**WHAT THIS EXERCISE ASKS**
1 - Quote the forum post about the fonts in Munkres's book from "## marked as" to "a new question.".
2 - Answer these from the forum post about the fonts in Munkres's book:
(a) Which website did the poster try besides a general Internet search?
(b) Which letter does the poster say looks different in a theorem environment than in math mode?
(c) On what date was the post marked as a duplicate?
3 - Carry on the forum post about the fonts in Munkres's book from the point where it stops.

**TEXT UNDER STUDY**

I searched the Internet for similar questions with no success. I also tried "myfonts.com," but that did not yield any satisfactory results. Finally, I looked at PDF version of his book and by going to "documents properties," I checked the fonts that the pdf viewer was able to detect. However, the results (mainly variations of Courier, Helvetica, and Times) do not look quite similar to what it really is.

The reason I am asking this question is that Munkres strikes me as an incredibly easy book to read and I would like to format my papers in a similar manner. As a example, his "f" in a theorem environment looks differently than his "f" in a math mode, which makes it extremely easy to distinguish between the two.

Below you can a few screenshots from his book.

Thank you for all your help.

EDIT: I understand that some of you may think it is a duplicate of How do I find out what fonts are used in a document/picture?, but I tried methods mentioned in that post and it did not solve my problem. However, thankfully some of you have already answered my question, which I am very grateful for.

## marked as duplicate by Werner, user36296, Mensch, Andrew Swann, Stefan PinnowFeb 23 '17 at 17:43

This question has been asked before and already has an answer. If those answers do not fully address your question, please ask a new question.

Dataset entries:
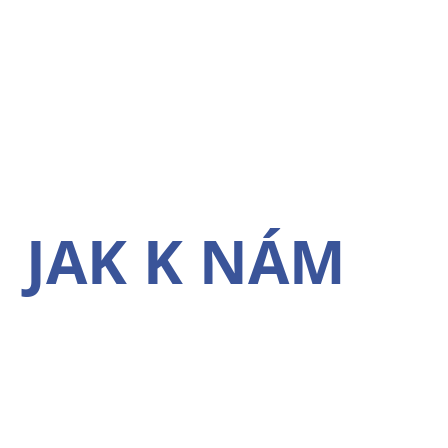
JAK K NÁM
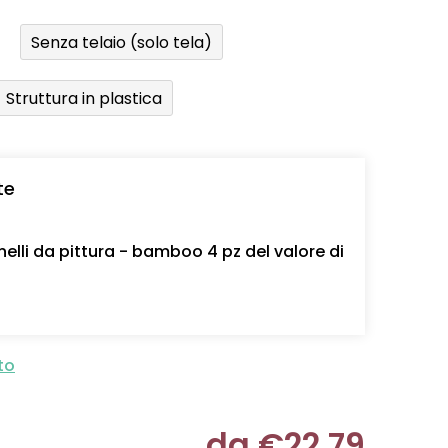
Senza telaio (solo tela)
Struttura in plastica
te
nelli da pittura - bamboo 4 pz del valore di
to
da
€22,79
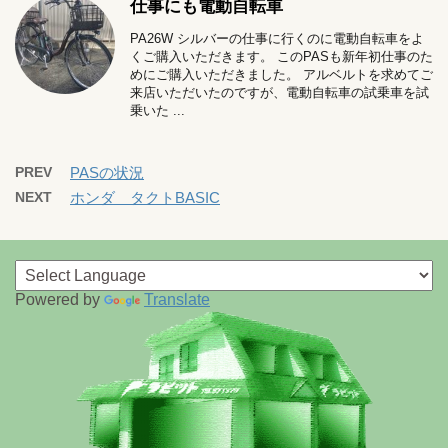
仕事にも電動自転車
PA26W シルバーの仕事に行くのに電動自転車をよ
くご購入いただきます。 このPASも新年初仕事のた
めにご購入いただきました。 アルベルトを求めてご
来店いただいたのですが、電動自転車の試乗車を試
乗いた ...
PREV
PASの状況
NEXT
ホンダ タクトBASIC
Powered by
Translate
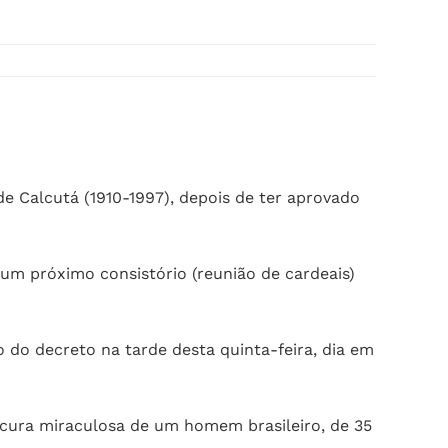
e Calcutá (1910-1997), depois de ter aprovado
um próximo consistório (reunião de cardeais)
 do decreto na tarde desta quinta-feira, dia em
 cura miraculosa de um homem brasileiro, de 35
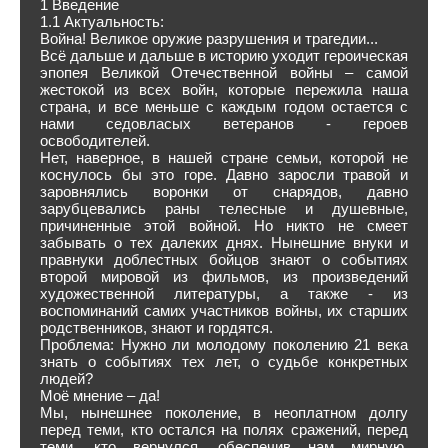
1 Введение
1.1 Актуальность:
Война! Великое оружие разрушения и трагедии...
Всё дальше и дальше в историю уходит героическая
эпопея Великой Отечественной войны – самой
жестокой из всех войн, которые пережила наша
страна, и все меньше с каждым годом остается с
нами седовласых ветеранов - героев
освободителей.
Нет, наверное, в нашей стране семьи, которой не
коснулось бы это горе. Давно заросли травой и
заровнялись воронки от снарядов, давно
зарубцевались раны телесные и душевные,
причиненные этой войной. Но никто не смеет
забывать о тех далеких днях. Нынешние внуки и
правнуки доблестных бойцов знают о событиях
второй мировой из фильмов, из произведений
художественной литературы, а также - из
воспоминаний самих участников войны, их старших
родственников, знают и гордятся.
Проблема: Нужно ли молодому поколению 21 века
знать о событиях тех лет, о судьбе конкретных
людей?
Моё мнение – да!
Мы, нынешнее поколение, в неоплатном долгу
перед теми, кто остался на полях сражений, перед
теми, кто вернулся, обеспечив нам мирную,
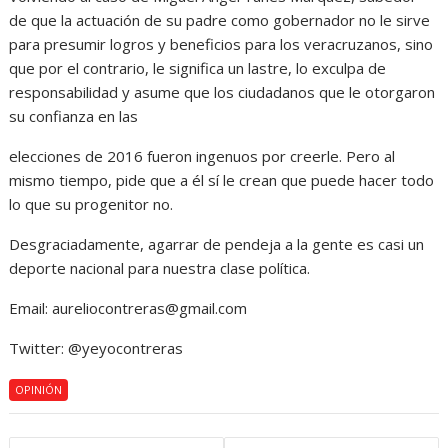
de que la actuación de su padre como gobernador no le sirve
para presumir logros y beneficios para los veracruzanos, sino
que por el contrario, le significa un lastre, lo exculpa de
responsabilidad y asume que los ciudadanos que le otorgaron
su confianza en las
elecciones de 2016 fueron ingenuos por creerle. Pero al
mismo tiempo, pide que a él sí le crean que puede hacer todo
lo que su progenitor no.
Desgraciadamente, agarrar de pendeja a la gente es casi un
deporte nacional para nuestra clase política.
Email: aureliocontreras@gmail.com
Twitter: @yeyocontreras
OPINIÓN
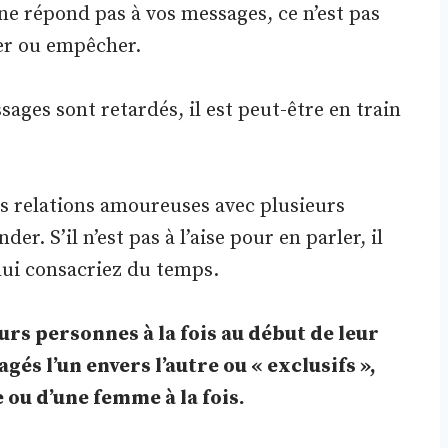
 ne répond pas à vos messages, ce n’est pas
er ou empêcher.
ges sont retardés, il est peut-être en train
es relations amoureuses avec plusieurs
. S’il n’est pas à l’aise pour en parler, il
lui consacriez du temps.
rs personnes à la fois au début de leur
gés l’un envers l’autre ou « exclusifs »,
ou d’une femme à la fois.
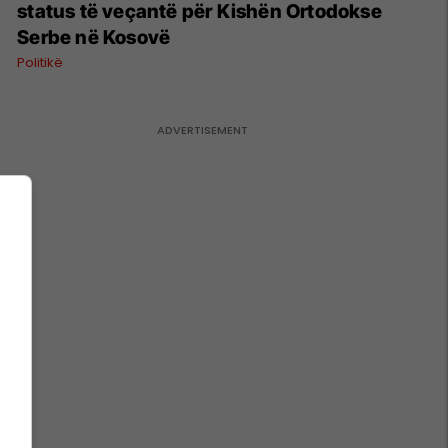
status të veçantë për Kishën Ortodokse
Serbe në Kosovë
Politikë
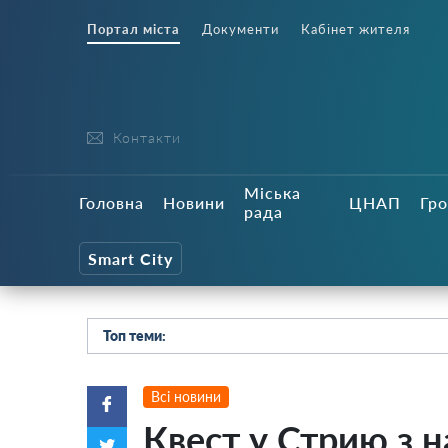
Портал міста
Документи
Кабінет жителя
Контакти
Міська
Головна
Новини
ЦНАП
Гро
рада
Smart City
Топ теми:
Всі новини
Квест у Стрию з 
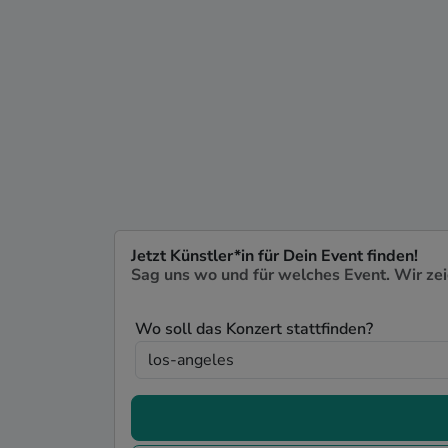
Jetzt Künstler*in für Dein Event finden!
Sag uns wo und für welches Event. Wir ze
Wo soll das Konzert stattfinden?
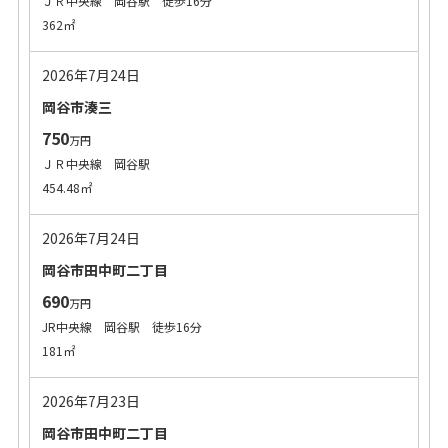
ＪＲ中央線 岡谷駅 徒歩16分
362㎡
2026年7月24日
岡谷市湊三
750
万円
ＪＲ中央線 岡谷駅
454.48㎡
2026年7月24日
岡谷市田中町二丁目
690
万円
JR中央線 岡谷駅 徒歩16分
181㎡
2026年7月23日
岡谷市田中町二丁目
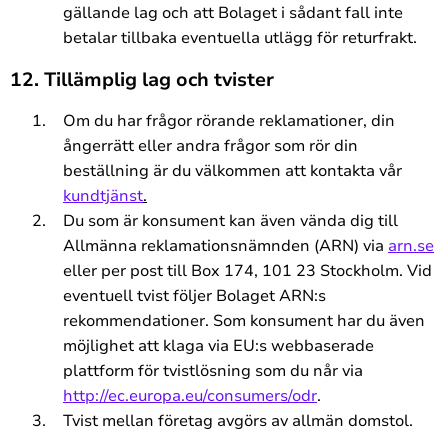
gällande lag och att Bolaget i sådant fall inte
betalar tillbaka eventuella utlägg för returfrakt.
12. Tillämplig lag och tvister
Om du har frågor rörande reklamationer, din
ångerrätt eller andra frågor som rör din
beställning är du välkommen att kontakta vår
kundtjänst
.
Du som är konsument kan även vända dig till
Allmänna reklamationsnämnden (ARN) via
arn.se
eller per post till Box 174, 101 23 Stockholm. Vid
eventuell tvist följer Bolaget ARN:s
rekommendationer. Som konsument har du även
möjlighet att klaga via EU:s webbaserade
plattform för tvistlösning som du når via
http://ec.europa.eu/consumers/odr
.
Tvist mellan företag avgörs av allmän domstol.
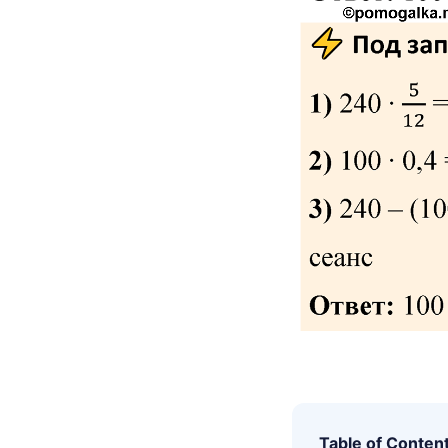
Table of Conten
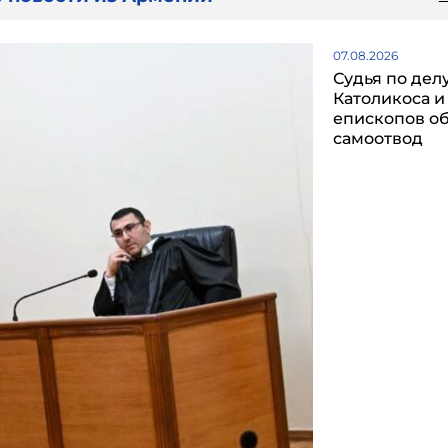
07.08.2026
Судья по дел
Католикоса и
епископов о
самоотвод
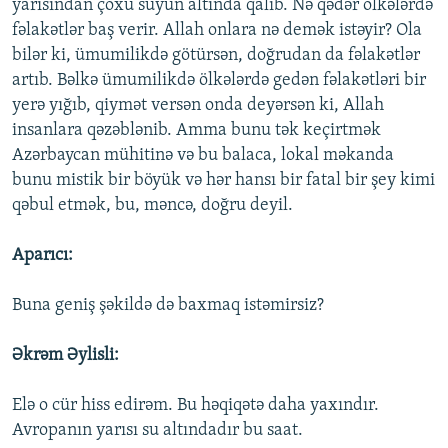
yarısından çoxu suyun altında qalıb. Nə qədər ölkələrdə
fəlakətlər baş verir. Allah onlara nə demək istəyir? Ola
bilər ki, ümumilikdə götürsən, doğrudan da fəlakətlər
artıb. Bəlkə ümumilikdə ölkələrdə gedən fəlakətləri bir
yerə yığıb, qiymət versən onda deyərsən ki, Allah
insanlara qəzəblənib. Amma bunu tək keçirtmək
Azərbaycan mühitinə və bu balaca, lokal məkanda
bunu mistik bir böyük və hər hansı bir fatal bir şey kimi
qəbul etmək, bu, məncə, doğru deyil.
Aparıcı:
Buna geniş şəkildə də baxmaq istəmirsiz?
Əkrəm Əylisli:
Elə o cür hiss edirəm. Bu həqiqətə daha yaxındır.
Avropanın yarısı su altındadır bu saat.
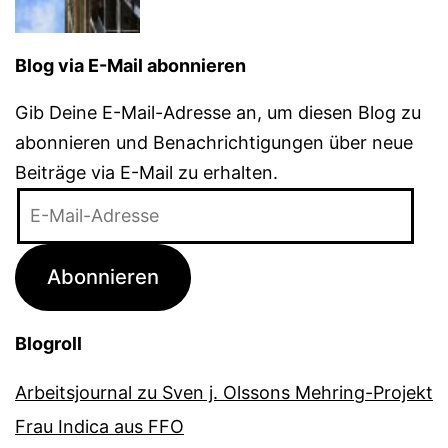
Blog via E-Mail abonnieren
Gib Deine E-Mail-Adresse an, um diesen Blog zu
abonnieren und Benachrichtigungen über neue
Beiträge via E-Mail zu erhalten.
E-
Mail-
Adresse
Abonnieren
Blogroll
Arbeitsjournal zu Sven j. Olssons Mehring-Projekt
Frau Indica aus FFO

**RESPONSES PER TASK**
1 -
## marked as duplicate by Werner, user36296, Mensch, Andrew Swann, Stefan PinnowFeb 23 '17 at 17:43

This question has been asked before and already has an answer. If those answers do not fully address your question, please ask a new question.

2 -
(a) myfonts.com
(b) "f"
(c) Feb 23 '17

3 -
• It seems a Times clone. – egreg Feb 23 '17 at 15:47
• Looks like it it possible that some kind of a variation of Times was used in the main body. However, his "theorem environment" does not use the italicized Times New Roman, since italicized "f" in Times New Roman looks much different. – Pawel Feb 23 '17 at 15:53
• Note that the theorem body font shape isn't italic but, rather, slanted-roman. – Mico Feb 23 '17 at 16:05
• Determining the font of a printed document is an interesting question, but "his f in a theorem environment looks differently than his f in a math mode" makes it sound like you could be focusing on how the f in function is different than the f in f(x). That's simply because the latter is in a math mode (surrounded by dollar signs); such an f is different in most fonts. Compare f (regular) to f (italic) to $f$ (math mode in your TeX document). – Teepeemm Feb 23 '17 at 16:14
• @Teepeemm the default computer modern is an exception to that -- they're the same. – Chris H Feb 23 '17 at 16:57

## 1 Answer

It's definitely a Times font.

\documentclass{article}
\usepackage{amsmath,amsthm}
\usepackage{times,newtxmath}

\newtheoremstyle{slanted}
{\topsep}%   Space above
{\topsep}%   Space below
{\slshape}%  Body font
{}%          Indent amount (empty = no indent, \parindent = para indent)
{\bfseries}% Thm head font
{.}%         Punctuation after thm head
{0.5em}%     Space after thm head: " " = normal interword space;
%         \newline = linebreak
{}%          Thm head spec (can be left empty, meaning normal')
\theoremstyle{slanted}

\newtheorem{theorem}{Theorem}[section]

\begin{document}

\setcounter{section}{21}
\setcounter{theorem}{2}

The subject of topology is of interest in its own right,
and it serves also to lay the foundations for future studies
in analysis, in geometry, and in algebraic topology.
There is no universal agreement among mathematicians as to
what a first course in topology should include; there are
many topics that are appropriate to such a course, and not
all are equally relevant to these differing purposes.
In the choice of material to be treated, I~have tried to
strike a balance among the various points of view.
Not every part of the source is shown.